Once this structure is established, the data utilization efficiency will fundamentally change: The data of different layers will no longer be forcibly pressed into the same model for processing.

After solving the problem of "where the data comes from", one also needs to consider how the data is "processed". This concerns the current main technological directions in the industry.

VLA (Visual Language Action) is the most commonly used and widely spread method. It compresses visual, language, and motor information into a model and outputs control signals. The representative players are RT - 2 and π0. This method requires the simultaneous existence of "image + command + movement", and the data collection cost is high, and it is the most difficult to scale.

The second way is the hierarchical large model. One uses the LLM for high - level planning and then calls the VLA or traditional control algorithms for execution. It sacrifices some end - to - end consistency to achieve higher data utilization efficiency. Typical examples are Google's Gemini Robotics, Peking University's RoboOS, and the above - mentioned PHYAgentOS.

The third is the currently most - watched world - model direction, such as DreamDojo, PAR/PhysGen. It emphasizes "understanding" physical laws directly from videos and zero - action pre - training. Representative players are NVIDIA from abroad and Tuoyuan Intelligence from China.

But different players also have different understandings of the same direction. Tuoyuan Intelligence chooses world inference in the latent space (instead of on the video image surface).

Chen Tianshui, co - founder of Tuoyuan Intelligence, said in an interview with Singularity: "NVIDIA's One Action Model mainly refers to the modeling of actions (Action). Tuoyuan models both actions and physical properties. The latent features (thousands of dimensions) are more efficient than video pixels (2 million pixels) and can better support action prediction."

The working mode of physical token autoregression: Prediction of future frames and the action combination that evolves synchronously with the real environment.

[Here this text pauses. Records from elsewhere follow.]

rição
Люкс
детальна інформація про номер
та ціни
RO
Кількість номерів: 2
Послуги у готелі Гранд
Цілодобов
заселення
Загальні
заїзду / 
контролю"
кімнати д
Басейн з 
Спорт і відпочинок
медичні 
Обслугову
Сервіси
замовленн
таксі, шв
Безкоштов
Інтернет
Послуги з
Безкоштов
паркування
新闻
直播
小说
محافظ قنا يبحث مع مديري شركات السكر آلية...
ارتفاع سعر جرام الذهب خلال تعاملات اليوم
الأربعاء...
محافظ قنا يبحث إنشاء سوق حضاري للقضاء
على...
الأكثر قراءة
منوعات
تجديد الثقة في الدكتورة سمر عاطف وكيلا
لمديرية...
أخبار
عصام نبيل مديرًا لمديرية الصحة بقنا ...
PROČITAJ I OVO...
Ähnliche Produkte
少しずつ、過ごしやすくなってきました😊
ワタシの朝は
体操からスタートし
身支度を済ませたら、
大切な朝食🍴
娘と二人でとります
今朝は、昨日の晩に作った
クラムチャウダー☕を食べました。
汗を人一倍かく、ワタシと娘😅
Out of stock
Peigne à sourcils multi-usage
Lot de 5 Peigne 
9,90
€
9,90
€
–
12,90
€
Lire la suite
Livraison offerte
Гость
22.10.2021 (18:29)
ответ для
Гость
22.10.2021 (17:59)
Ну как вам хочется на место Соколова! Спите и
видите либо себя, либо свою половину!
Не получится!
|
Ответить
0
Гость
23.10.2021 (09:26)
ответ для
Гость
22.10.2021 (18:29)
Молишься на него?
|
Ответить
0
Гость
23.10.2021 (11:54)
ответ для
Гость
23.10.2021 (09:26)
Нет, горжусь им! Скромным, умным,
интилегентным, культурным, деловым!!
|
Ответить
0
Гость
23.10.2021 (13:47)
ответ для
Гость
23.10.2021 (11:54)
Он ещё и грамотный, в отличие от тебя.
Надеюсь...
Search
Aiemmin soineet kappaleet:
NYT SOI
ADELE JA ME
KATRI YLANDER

The JEPA proposed by the Turing - Award winner Yann LeCun also belongs to this paradigm, but it tends more towards the "predictive learning method", that is, future states are estimated in an abstract space, and causal relationships are learned.

At this point, we find that in the field of Embodied Intelligence, it doesn't make much sense to talk about "high - quality data" without considering the model architecture.

The words of Ma Xiaolong, co - founder of Zero Power, in an interview hit the nail on the head: "The effectiveness of data is essentially an adaptation problem. It may be useful for your model, but completely meaningless for my architecture. And for a third person in a different scenario, it may not be usable at all."

Qunhe builds the training arena, Baidu sets up the data pipeline, JD.com builds the stage

If you look at the recent data battles of large companies with this thinking, you will find that although they are all "fighting for data", they are completely different things.

The difference lies not in the "quantity", but in the "layer".

The bottom layer is Qunhe Technology. Qunhe Technology masters the layer where the Scaling Law is most likely to apply: the spatial data with "physical correctness".

According to the prospectus, Qunhe has already collected 500 million 3D interior scenes and 480 million 3D models. These data are not "collected", but come from the results of repeated use, modification, and validation in real - world business activities.

Qunhe Technology's InteriorNet dataset (contains about 130 million image data)

Based on these data, the built - up SpatialVerse is a "computable physical space": A ball falls when thrown, a door has resistance when opened, and the floor has friction.

Physical correctness means that it does not depend on the further development of a specific model architecture. No matter whether there are Transformers, world models, or other paradigms in the future, robots must finally learn in an environment that conforms to real - world physical laws.